----- Study material
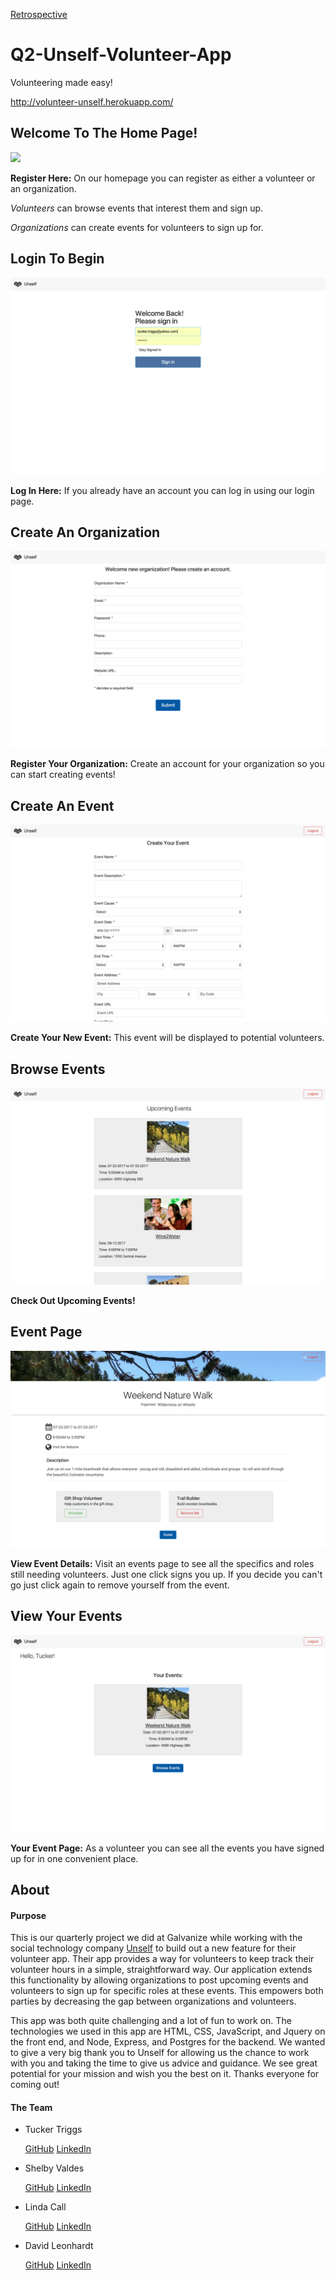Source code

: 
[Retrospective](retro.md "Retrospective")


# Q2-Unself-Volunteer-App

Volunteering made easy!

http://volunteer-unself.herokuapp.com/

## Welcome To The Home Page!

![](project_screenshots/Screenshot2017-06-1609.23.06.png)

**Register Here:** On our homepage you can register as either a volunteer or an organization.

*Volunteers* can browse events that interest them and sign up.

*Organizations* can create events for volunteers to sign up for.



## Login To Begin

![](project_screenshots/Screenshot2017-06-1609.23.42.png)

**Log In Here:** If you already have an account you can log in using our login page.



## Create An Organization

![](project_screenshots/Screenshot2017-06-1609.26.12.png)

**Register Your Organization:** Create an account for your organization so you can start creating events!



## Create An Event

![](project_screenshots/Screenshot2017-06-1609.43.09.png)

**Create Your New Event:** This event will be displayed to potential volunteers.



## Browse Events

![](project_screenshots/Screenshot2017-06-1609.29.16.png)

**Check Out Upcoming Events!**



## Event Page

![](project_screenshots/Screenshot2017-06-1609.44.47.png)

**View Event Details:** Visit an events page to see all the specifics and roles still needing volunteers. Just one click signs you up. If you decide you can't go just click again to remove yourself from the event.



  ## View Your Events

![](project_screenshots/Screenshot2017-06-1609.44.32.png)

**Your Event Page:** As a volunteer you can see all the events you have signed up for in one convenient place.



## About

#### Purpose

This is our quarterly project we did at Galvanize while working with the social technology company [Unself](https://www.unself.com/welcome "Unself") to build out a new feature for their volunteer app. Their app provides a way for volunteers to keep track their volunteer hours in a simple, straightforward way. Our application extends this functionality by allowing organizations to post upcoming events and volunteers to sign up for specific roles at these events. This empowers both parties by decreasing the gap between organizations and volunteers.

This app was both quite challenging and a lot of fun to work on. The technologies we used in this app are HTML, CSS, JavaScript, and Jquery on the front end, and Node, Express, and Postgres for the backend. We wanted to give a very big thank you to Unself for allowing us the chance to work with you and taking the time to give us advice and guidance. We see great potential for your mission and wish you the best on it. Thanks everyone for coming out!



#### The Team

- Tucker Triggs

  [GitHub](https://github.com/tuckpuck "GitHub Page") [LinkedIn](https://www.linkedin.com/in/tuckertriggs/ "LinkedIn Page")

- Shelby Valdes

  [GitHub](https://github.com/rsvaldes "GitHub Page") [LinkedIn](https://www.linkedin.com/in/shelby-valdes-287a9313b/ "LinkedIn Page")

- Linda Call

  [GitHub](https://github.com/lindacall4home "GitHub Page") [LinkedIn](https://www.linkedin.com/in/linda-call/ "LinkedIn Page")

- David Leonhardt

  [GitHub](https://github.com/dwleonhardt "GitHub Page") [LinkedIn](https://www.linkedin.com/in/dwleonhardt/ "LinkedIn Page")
----------
----- Study material
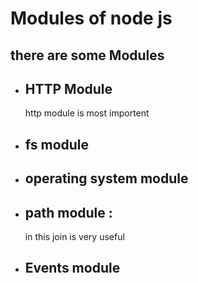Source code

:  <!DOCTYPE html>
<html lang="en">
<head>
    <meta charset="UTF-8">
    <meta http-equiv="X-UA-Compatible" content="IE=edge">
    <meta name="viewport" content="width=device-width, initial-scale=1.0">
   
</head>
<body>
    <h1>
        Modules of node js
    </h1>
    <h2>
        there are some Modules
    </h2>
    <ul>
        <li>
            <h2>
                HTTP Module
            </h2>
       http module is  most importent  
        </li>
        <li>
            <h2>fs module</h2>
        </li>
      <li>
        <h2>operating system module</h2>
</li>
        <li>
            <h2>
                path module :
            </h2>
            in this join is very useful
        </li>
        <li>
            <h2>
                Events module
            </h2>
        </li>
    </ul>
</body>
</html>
----------
__Directive__. Edit the lines from the one with "## Create An Event" to the one with "#### Purpose", putting "handy" in place of "convenient" and keeping everything else as it is. Return only those lines.

__Exercise result__.
## Create An Event

![](project_screenshots/Screenshot2017-06-1609.43.09.png)

**Create Your New Event:** This event will be displayed to potential volunteers.



## Browse Events

![](project_screenshots/Screenshot2017-06-1609.29.16.png)

**Check Out Upcoming Events!**



## Event Page

![](project_screenshots/Screenshot2017-06-1609.44.47.png)

**View Event Details:** Visit an events page to see all the specifics and roles still needing volunteers. Just one click signs you up. If you decide you can't go just click again to remove yourself from the event.



  ## View Your Events

![](project_screenshots/Screenshot2017-06-1609.44.32.png)

**Your Event Page:** As a volunteer you can see all the events you have signed up for in one handy place.



## About

#### Purpose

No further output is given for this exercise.